::: Records for processing

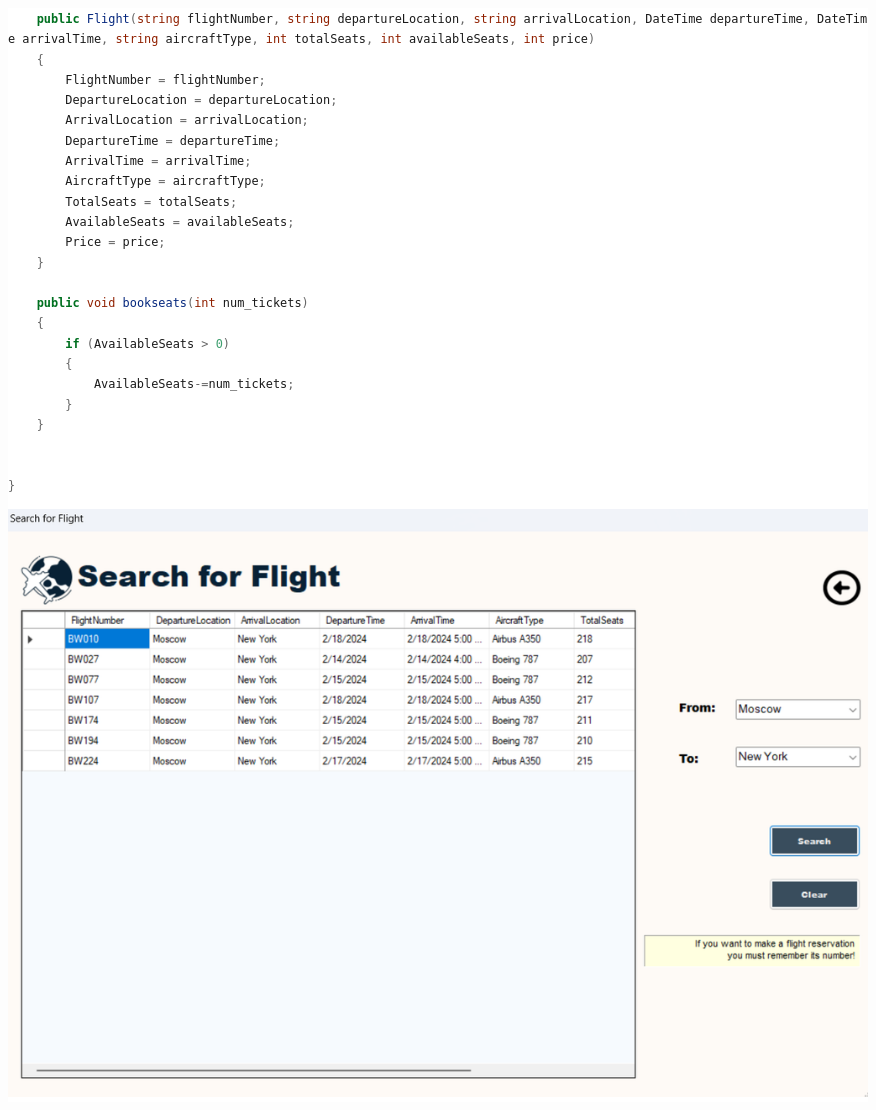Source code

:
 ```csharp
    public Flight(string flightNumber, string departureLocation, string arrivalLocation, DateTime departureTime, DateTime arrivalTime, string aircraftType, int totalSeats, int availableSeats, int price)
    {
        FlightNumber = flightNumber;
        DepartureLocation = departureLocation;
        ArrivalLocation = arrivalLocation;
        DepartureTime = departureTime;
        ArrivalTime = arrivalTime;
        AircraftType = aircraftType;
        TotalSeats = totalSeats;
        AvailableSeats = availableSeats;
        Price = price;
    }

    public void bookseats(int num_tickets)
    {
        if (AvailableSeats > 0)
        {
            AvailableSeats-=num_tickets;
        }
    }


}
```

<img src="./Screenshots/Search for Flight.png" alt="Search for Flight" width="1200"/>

::::::

• Task item
Your answer should consist of each line above in which "aircraftType" appears.

• Answer to the problem
    public Flight(string flightNumber, string departureLocation, string arrivalLocation, DateTime departureTime, DateTime arrivalTime, string aircraftType, int totalSeats, int availableSeats, int price)
        AircraftType = aircraftType;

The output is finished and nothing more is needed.